How slow should the hash function \(F\) be? In other words, how should we choose \(n\)? On the one hand, for security, we’d like \(n\) to be as large as possible: the larger it is, the slower offline password guessing will be. On the other hand, we can’t make it too large, because that will slow down the legitimate server: each time a user tries to log in, the server needs to evaluate \(F\) on the password that was provided. With these two considerations, we can now choose the parameter \(n\) to provide as much security as possible while keeping the performance overhead of slow hashing down to something unnoticeable.

For instance, suppose we have a site that expects to see at most 10 logins per second (that would be a pretty high-traffic site). Then we could choose \(n\) so that evaluating \(F\) takes about one millisecond. Now the legitimate server can expect to spend 1% of its CPU power on performing password hashes—a small performance hit. The benefit is that, if the server should be compromised, offline password guessing attacks will take the attacker a lot longer. With the example parameters above, instead of taking 1 day to try \(2^{20}\) candidate passwords against all 100 million users, it might take the attacker about 3000 machine-years. That’s a real improvement.

In practice, there are several existing schemes for slow hashing that you can use: Scrypt, Bcrypt, or PBKDF2. They all use some variant of the “iterated hashing” trick mentioned above.

14.9. Implications for cryptography

The analysis above has implications for the use of human-memorable passwords or passphrases for cryptography.

Suppose we’re building a file encryption tool. It is tempting to prompt the user to enter in a password \(w\), hash it using a cryptographic hash function (e.g., SHA256), use \(k=H(w)\) as a symmetric key, and encrypt the file under \(k\). Unfortunately, this has poor security. An attacker could try the \(2^{20}\) most common passwords, hash each one, try decrypting under that key, and see if the decryption looks plausibly like plaintext. Since SHA256 is fast, this attack will be very fast, say one millisecond; and based upon the statistics mentioned above, this attack might succeed half of the time or so.

You can do a little bit better if you use a slow hash to generate the key instead of SHA256. Unfortunately, this isn’t enough to get strong security. For example, suppose we use a slow hash tuned to take 1 millisecond to compute the hash function.
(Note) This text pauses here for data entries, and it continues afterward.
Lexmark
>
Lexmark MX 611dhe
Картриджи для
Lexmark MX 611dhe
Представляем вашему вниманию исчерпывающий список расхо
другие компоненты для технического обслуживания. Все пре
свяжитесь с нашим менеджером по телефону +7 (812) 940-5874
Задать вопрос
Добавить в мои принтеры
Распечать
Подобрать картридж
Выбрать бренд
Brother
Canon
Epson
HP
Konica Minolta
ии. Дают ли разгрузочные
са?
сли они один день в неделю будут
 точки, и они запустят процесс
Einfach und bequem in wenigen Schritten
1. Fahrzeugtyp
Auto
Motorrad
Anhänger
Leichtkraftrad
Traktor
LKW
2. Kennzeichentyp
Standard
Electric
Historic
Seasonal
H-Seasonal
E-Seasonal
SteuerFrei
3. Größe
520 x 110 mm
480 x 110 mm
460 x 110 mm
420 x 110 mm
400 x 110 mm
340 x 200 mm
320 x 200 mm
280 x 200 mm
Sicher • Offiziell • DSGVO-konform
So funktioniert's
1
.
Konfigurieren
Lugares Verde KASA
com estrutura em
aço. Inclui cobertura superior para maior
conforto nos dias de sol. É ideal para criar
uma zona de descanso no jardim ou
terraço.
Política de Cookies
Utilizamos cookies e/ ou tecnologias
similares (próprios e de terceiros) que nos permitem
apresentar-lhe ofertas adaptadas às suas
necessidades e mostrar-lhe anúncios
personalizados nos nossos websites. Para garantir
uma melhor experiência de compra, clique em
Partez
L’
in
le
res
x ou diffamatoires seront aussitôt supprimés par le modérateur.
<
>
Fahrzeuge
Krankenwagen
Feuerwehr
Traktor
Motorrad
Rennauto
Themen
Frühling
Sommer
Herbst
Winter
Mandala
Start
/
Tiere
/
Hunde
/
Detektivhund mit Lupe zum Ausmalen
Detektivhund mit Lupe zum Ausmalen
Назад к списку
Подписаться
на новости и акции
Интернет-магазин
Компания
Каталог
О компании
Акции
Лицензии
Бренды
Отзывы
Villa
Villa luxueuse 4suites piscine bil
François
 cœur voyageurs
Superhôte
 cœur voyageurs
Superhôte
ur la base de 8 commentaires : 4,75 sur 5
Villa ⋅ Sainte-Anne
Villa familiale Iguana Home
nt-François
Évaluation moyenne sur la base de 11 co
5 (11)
Then the attacker can make 1000 guesses per second, and it’ll take only about 15 minutes to try all \(2^{20}\) most likely passwords; 15 minutes to have a 50% chance of breaking the crypto doesn’t sound so hot.

The unavoidable conclusion is that deriving cryptographic keys from passwords, passphrases, or human-memorable secrets is usually not such a great idea. Password-based keys tend to have weak security, so they should be avoided whenever possible. Instead, it is better to use a truly random cryptographic key, e.g., a truly random 128-bit AES key, and find some way for the user to store it securely.

14.10. Alternatives to passwords

Finally, it is worth noting that there are many alternatives to passwords, for authenticating to a server. Some examples include:

We most likely won’t have time to discuss any of these further in this class, but they are worth knowing about, for situations where you need more security than passwords can provide.

14.11. Summary

The bottom line is: don’t store passwords in the clear. Instead, sites should store passwords in hashed form, using a slow cryptographic hash function and a random salt. If the user’s password is \(w\), one can store

\[s,H(H(H(\cdots(H(w,s)) \cdots)))\]

in the database, where \(s\) is a random salt chosen randomly for that user and \(H\) is a standard cryptographic hash function.